A acadêmica Inocência Mata, em declaração ao jornal Público, classificou o falecimento como “uma perda imensa para a literatura são-tomense, para as literaturas africanas em português e para o pensamento crítico contemporâneo”. Conceição Lima, cujo nome completo é Maria da Conceição de Deus Lima, dedicou-se ao jornalismo e à poesia ao longo de décadas. Ela estudou jornalismo em Portugal e trabalhou na rádio, na televisão e na imprensa escrita em São Tomé e Príncipe. Em 1993, fundou o semanário independente O País Hoje e exerceu a função de diretora até a extinção do veículo.

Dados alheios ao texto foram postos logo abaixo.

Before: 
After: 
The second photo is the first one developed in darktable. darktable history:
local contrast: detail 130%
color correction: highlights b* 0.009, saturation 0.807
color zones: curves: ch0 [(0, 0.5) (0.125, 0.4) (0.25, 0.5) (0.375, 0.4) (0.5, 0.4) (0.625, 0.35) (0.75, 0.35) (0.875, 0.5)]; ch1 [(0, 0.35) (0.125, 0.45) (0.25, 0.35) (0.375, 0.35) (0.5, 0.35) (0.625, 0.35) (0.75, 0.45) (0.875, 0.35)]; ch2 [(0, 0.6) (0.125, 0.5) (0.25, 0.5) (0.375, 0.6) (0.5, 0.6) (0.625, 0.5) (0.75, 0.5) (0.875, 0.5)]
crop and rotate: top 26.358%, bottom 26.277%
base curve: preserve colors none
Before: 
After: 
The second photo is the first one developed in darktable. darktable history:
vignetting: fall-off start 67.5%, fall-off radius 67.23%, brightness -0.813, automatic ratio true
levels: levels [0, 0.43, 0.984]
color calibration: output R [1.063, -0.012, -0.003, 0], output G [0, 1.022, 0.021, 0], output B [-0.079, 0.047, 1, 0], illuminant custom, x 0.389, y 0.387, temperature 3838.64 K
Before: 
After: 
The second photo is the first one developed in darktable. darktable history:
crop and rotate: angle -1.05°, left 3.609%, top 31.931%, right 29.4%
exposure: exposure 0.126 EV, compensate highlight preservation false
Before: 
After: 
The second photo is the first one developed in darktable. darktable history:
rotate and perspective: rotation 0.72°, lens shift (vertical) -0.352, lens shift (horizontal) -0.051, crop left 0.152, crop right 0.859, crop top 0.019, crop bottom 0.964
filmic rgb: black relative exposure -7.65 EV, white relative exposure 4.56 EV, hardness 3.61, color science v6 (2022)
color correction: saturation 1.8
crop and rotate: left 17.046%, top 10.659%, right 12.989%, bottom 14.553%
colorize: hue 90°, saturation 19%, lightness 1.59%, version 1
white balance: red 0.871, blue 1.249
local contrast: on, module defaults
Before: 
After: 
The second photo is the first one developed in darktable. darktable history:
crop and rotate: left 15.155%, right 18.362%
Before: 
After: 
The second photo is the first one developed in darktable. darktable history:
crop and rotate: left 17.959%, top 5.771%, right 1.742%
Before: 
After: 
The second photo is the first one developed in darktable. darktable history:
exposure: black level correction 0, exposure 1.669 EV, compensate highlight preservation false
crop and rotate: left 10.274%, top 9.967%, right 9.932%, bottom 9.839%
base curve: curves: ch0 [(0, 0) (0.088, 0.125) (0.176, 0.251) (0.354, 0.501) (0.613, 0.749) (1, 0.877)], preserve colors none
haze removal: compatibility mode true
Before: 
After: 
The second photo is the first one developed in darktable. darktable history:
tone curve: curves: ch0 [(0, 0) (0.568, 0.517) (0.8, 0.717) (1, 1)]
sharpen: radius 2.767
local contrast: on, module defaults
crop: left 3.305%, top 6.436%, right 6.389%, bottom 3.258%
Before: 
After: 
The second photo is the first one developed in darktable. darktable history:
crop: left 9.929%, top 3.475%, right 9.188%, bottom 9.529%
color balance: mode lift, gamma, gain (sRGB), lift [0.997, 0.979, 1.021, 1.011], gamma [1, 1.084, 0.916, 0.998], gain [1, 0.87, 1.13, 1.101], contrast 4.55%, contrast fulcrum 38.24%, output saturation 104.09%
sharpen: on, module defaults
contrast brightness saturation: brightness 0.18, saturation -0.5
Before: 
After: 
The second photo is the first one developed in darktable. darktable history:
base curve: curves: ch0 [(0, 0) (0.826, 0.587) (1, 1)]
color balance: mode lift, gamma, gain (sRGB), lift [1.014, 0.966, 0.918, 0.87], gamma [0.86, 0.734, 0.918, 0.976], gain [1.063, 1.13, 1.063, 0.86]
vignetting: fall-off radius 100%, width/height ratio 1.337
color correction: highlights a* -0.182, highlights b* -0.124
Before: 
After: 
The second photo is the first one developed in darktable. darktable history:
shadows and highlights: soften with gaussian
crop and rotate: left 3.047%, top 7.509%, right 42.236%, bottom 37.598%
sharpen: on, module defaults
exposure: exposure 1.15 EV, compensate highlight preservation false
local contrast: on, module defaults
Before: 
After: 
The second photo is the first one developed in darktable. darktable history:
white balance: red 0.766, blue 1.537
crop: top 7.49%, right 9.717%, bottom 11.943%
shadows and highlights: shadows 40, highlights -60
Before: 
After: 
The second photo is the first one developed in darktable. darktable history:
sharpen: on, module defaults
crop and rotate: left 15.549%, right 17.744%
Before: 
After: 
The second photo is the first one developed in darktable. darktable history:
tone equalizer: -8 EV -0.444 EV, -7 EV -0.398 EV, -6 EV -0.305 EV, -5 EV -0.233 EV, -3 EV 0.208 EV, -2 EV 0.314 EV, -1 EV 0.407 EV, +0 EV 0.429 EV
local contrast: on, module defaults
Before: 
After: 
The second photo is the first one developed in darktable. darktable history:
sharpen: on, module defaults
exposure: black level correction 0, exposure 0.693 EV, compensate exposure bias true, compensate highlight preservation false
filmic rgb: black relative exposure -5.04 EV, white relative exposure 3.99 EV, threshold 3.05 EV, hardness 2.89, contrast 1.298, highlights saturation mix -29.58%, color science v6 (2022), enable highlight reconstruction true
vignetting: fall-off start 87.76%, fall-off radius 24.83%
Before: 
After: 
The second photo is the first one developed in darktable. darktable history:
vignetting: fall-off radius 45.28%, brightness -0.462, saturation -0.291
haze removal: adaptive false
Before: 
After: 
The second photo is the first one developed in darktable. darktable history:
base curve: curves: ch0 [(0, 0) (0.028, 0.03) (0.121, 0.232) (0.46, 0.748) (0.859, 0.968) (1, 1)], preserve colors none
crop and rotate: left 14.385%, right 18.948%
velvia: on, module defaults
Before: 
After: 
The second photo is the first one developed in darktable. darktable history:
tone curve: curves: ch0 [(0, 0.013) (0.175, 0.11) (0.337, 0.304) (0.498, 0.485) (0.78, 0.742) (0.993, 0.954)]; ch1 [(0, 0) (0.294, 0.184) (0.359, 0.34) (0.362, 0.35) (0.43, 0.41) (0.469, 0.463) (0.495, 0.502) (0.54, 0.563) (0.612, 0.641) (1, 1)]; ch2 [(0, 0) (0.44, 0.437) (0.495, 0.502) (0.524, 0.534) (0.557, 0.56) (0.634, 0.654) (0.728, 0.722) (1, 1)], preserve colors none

Foi membro-fundadora da União Nacional dos Escritores e Artistas São-tomenses. Em 2021, foi nomeada coordenadora nacional para São Tomé e Príncipe do Movimento Poético Mundial.
Entre as obras publicadas destacam-se O Útero da Casa, lançado em 2004 pela Editorial Caminho de Lisboa, A Dolorosa Raiz do Micondó, com primeira edição em 2006 e segunda em 2008 pela mesma editora, e O País de Akendenguê, editado em 2011.